I temi trattati, dopo più di cento anni, sona ancora estrememente attuali. In primo luogo la dicotomia tra bene e male: punto cardine del romanzo, ma più in generale della vita stessa; i concetti di bene e mele sono universali e senza tempo, riconoscibili fin da quando siamo piccoli. Ognuno di noi ha un lato buono e uno cattivo, oscuro (sicuramente uno più sviluppato dell'altro, ma questo è un altro discorso) ed è possibile scindere questi due aspetti della personalità umana? quale dei due prenderebbe il sopravvento? Potrebbero esistere l'uno senza l'altro? Oppure, per esistere, necessitano l'uno dell'altro?
In secondo luogo la figura di Hyde viene descritta come grottesca che provoca, nelle persone che lo incontrano, disgusto e paura, ma allo stesso tempo stimola curiosità, stupore e interesse. Sensazioni provate, ancora oggi, dalla maggior parte di noi di fronte ad un incidente stradale, o a tragedie di altro tipo. Senza dimenticare che nel periodo in cui è ambientato il libro, e fino alla metà del secolo scorso, erano frequenti gli spettacoli dei "fenomeni da baraccone", che ispiravano le stesse sensazioni dovute alla presenza del signor Hyde.
Ultimo tema trattato è il problema della potenza del male. Se non viene bloccato, contenuto, arginato con regole e comportamenti, il male allo stato puro prenderà indubbiamente il sopravvento, distruggento tutto, soprattutto il bene e il buono che è intorno a noi. Al dottor Jekyll viene data la possibilità di provocare volontariamente del male, di dare sfogo alle proprie pulsioni più recondite,  senza che questo mini la sua reputazione, visto che la colpa di tutto viene data al signor Hyde; questo ci mette di fronte ad alcuni quesiti: cosa faremmo noi se avessimo la stessa possibilità? La possibilità di fare del male, anche solo per una volta, e comunque passarla liscia? Saremmo in grado di limitarci ad una sola volta? O la cattiveria ci dominerebbe, come succede al dottor Jekyll?

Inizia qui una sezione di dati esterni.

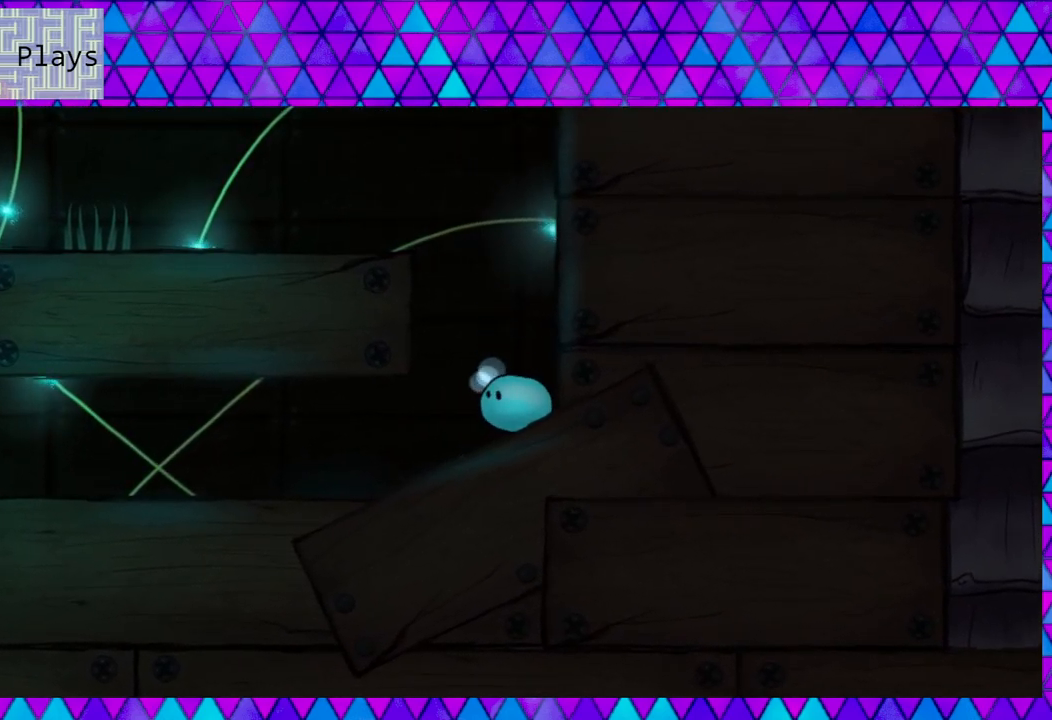
{"buttons": [], "right_stick": "center", "events": []}
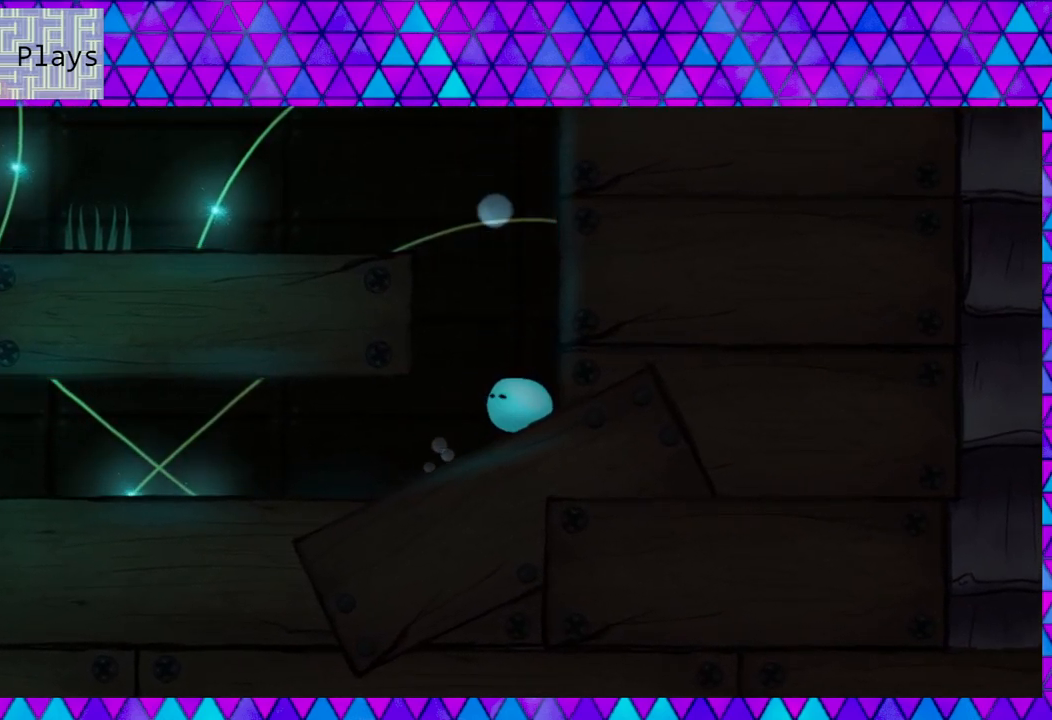
{"buttons": [], "right_stick": "center", "events": []}
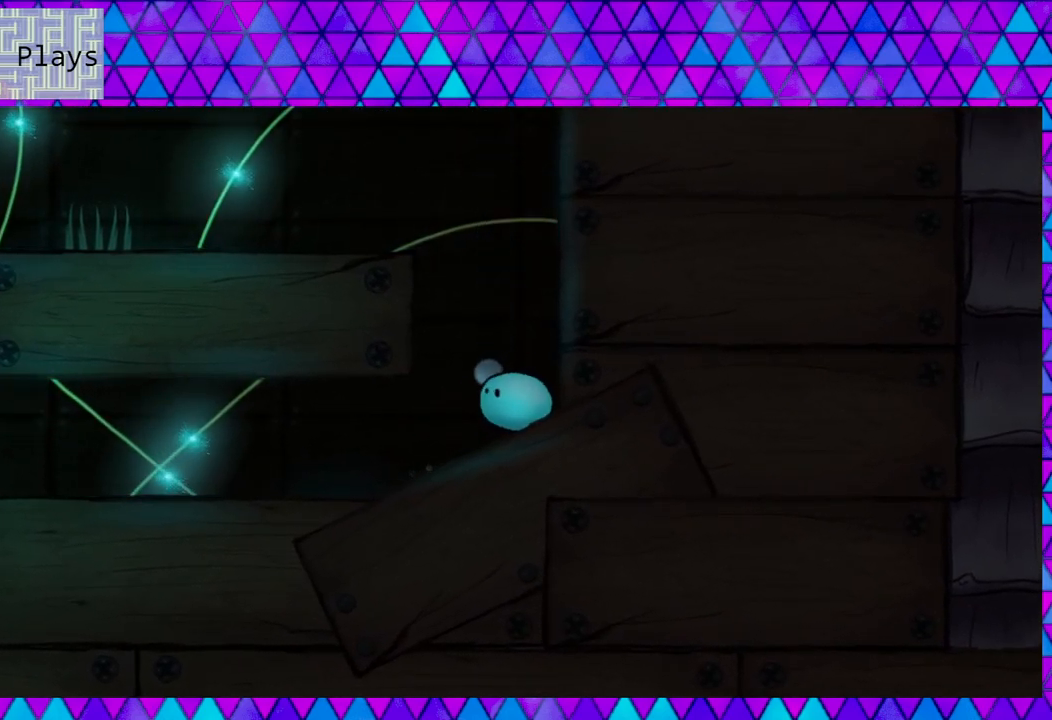
{"buttons": [], "right_stick": "center", "events": []}
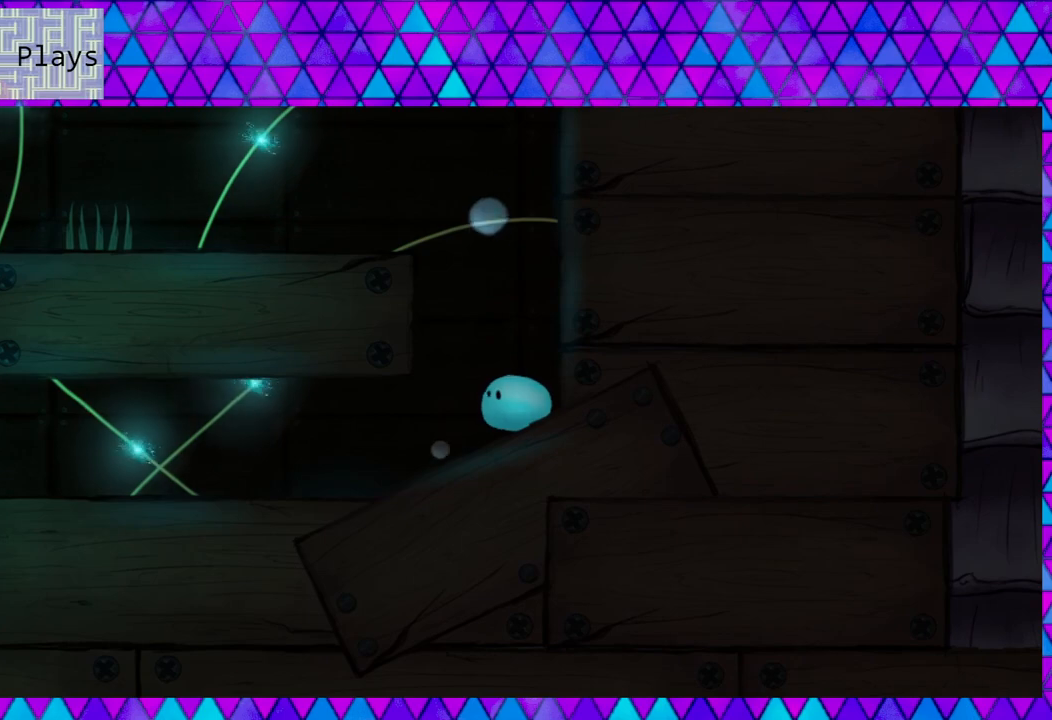
{"buttons": [], "right_stick": "center", "events": []}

Come si può notare dalla foto, di questo libro ho comprato la nuova edizione Oscar Mondadori Serie Cult, con copertina rigida, molto bella e suggestiva (con queste belle copertine sono stati pubblicati anche altri classici della letteratura come "Orgoglio e pregiudizio" e "Il ritratto di Dorian Gray"). In più questa edizione contiene anche altri quattro racconti brevi di Robert Louis Stevenson, tutti dello stesso stampo, con molte analogie fra di loro, tra cui una ricorrente lotta interiore tra il bene e il male, tra la parte migliore e quella peggiore dell'essere umano. Il mio preferito tra questi è stato "Il diavolo nella bottiglia", che parla di desideri realizzati, maledizioni e amore; leggermente diverso dagli altri racconti, meno macabro e a lieto fine.

VOTO: 8/10

venerdì 8 giugno 2012

IL PALAZZO DELLA MEZZANOTTE di Carlos Ruiz Zafòn

Molti dicono che Zafòn sia uno dei migliori autori degli ultimi anni, questo mi ha invogliato molto a leggerlo. Non avevo fatto una ricerca accurata dei suoi romanzi, quindi, quando sono andata in libreria, ho comprato il primo libro che ho trovato.

A Calcutta, nel 1916, un giovane tenente inglese sacrifica la vita per salvare due gemelli neonati, un maschio e una femmina; separati da allora, Ben vivrà in un orfanotrofio, senza sapere che ha una sorella. Sedici anni dopo, Ben si prepara a lasciare l'orfanotrofio e a cominciare la sua vita da adulto. Inoltre dovrà lasciare anche il Chowbar Society, un club segreto formato da sette ragazzi orfani e molto amici tra loro, che per anni si è riunito in un antico edificio in rovina: il Palazzo della Mezzanotte. L'ultima notte, però, Ben ritroverà la sorella Sheere, che gli racconterà una storia d'amore, morte, pazzia e vendetta. Incuriositi da tale storia, i ragazzi del Chowbar Society cominceranno ad investigare sul passato e scopriranno cosa è accaduto in quella città sedici anni prima. Una scoperta che coinvolgerà personalmente Ben e Sheere e che determinerà il destino dei giovani ragazzi e il loro futuro.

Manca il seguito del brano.